L’occasione di rivedere Raimi alle prese con una nuova commedia horror era senz’altro ghiotta e magari c’era già qualcuno che si immaginava un ritorno ai fasti della trilogia della Casa, dove il buon regista aveva senz’altro fatto scuola nell’unire con irresistibile equilibrio orrore e risate. Magari qualcun’ altro, dalle aspettative più ambiziose, avrà sperato che con questo titolo Raimi si fosse addirittura superato e avesse tracciato una nuova linea di demarcazione dell’audacia del genere. Ahimè, almeno secondo l’opinabilissimo giudizio di chi scrive, tutto questo non è avvenuto.

Il film mi ha lasciato piuttosto freddino, e per quanto non si tratti affatto di un buco nell’acqua la vicenda narrata, ed i suoi protagonisti, non sono riusciti ad appassionarmi più del dovuto. Sa tutto di già visto, intendiamoci, questo non è un problema se lo svolgimento convenzionale della trama viene nobilitato dal giusto numero di trovate ed idee folli ed originali, il problema però si presenta se anche queste trovate sfociano in un repertorio di maniera: francamente è difficile stupirmi quando Raimi fa Raimi nell’esatto modo che ci si aspetta. Il regista, spesso e volentieri, si ripete e si autocita. Adesso qualcuno dirà “bella forza, ma è il suo stile, che pretendi?”, pretendo soltanto che il concetto di possedere uno stile riconoscibile e personale, e Raimi ce lo ha senz’altro, non si trasformi in mera e svigorita autoreferenza. Fortunatamente in mezzo ad un prodotto che trovo in generale piuttosto trattenuto e prevedibile non mancano piccoli slanci genuinamente ispirati (l’attacco della vecchia nel parcheggio, la sequenza della veglia funebre, il confronto finale col cadavere della signora Ganush) che ci fanno tornare un brillante sorriso. Leggendo i vari commenti, quelli dal Festival di Cannes in poi, uno si immagina chissà cosa, ed invece ci troviamo di fronte ad un prodotto carino, discretamente divertente, ma poco più.

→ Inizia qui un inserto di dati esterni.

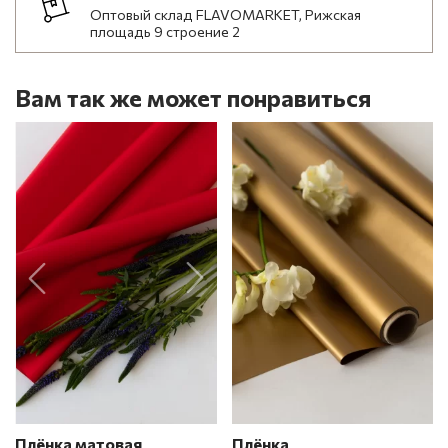
Оптовый склад FLAVOMARKET, Рижская
площадь 9 строение 2
Вам так же может понравиться
Плёнка матовая
Плёнка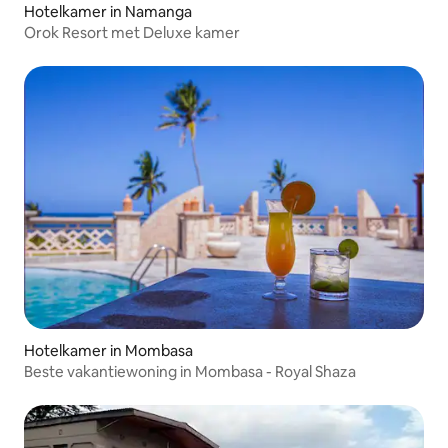
Hotelkamer in Namanga
Orok Resort met Deluxe kamer
Hotelkamer in Mombasa
Beste vakantiewoning in Mombasa - Royal Shaza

Forse i critici hanno ammirato i sottotesti sull’ambizione, l’avidità, la vanità (verissimo, ci sono, e Raimi non è mai un bischero quando si tratta di esprimere un concetto senza farlo espressamente), ma temo che si siano esaltati, in linea col loro approccio esasperato che vuole i contenuti dei film messi in relazione ai grandi fatti della realtà contemporanea, perché ci hanno visto una pungente allusione alla recente crisi del sistema bancario, e giù di pippe mentali. Certo è che la pellicola è stata scritta nel 1989 e anche in Spider-man 2 è presente una scena piuttosto impietosa che ha luogo in banca. Probabilmente, e magari più semplicemente, Raimi trova in quest’ambiente elementi adeguati per alcuni dei suoi sfottò e delle sue gag.

Metto “Drag me to hell” al livello di “The Gift” (pellicola che trovo comunque dignitosa) ma la trilogia della Casa è tutta un’altra cosa, così come quella di Spider-man (per non parlare del capolavoro “Soldi sporchi” e del delizioso “Darkman”).

E a proposito dei film su Spidey, è in questi che vediamo il miglior Raimi degli ultimi anni, nonostante siano dei blockbuster… Tanto che credo che tutti questi commenti decisamente esaltati su Drag me to hell siano un po’ frutto di un certo snobismo di fondo, come a dire “Raimi è tornato all’horror a basso budget di una volta, fa le cose che faceva in quegli horror, allora questo è il vero Raimi, molto meglio di quello che si è dato ai kolossal sull’Uomo Ragno…”

Sul rating. Giusto il PG13, non c’è niente di violento, truculento o sexy, al massimo qualche sequenza mediamente schifosa. Quindi se entrate in sale aspettandovi qualcosa di più estremo e demente è probabile che uscirete con un bisogno quasi fisico di gettarvi nella visione di un “Braindead” o di un “L’alba dei morti dementi” qualsiasi…

Scena da ricordare: La seduta spiritica.

Battuta da ricordare: “Non lo voglio il tuo gatto, lurida reginetta del maiale!!!”

Consigliato a: chi ama gli horror anni ’80.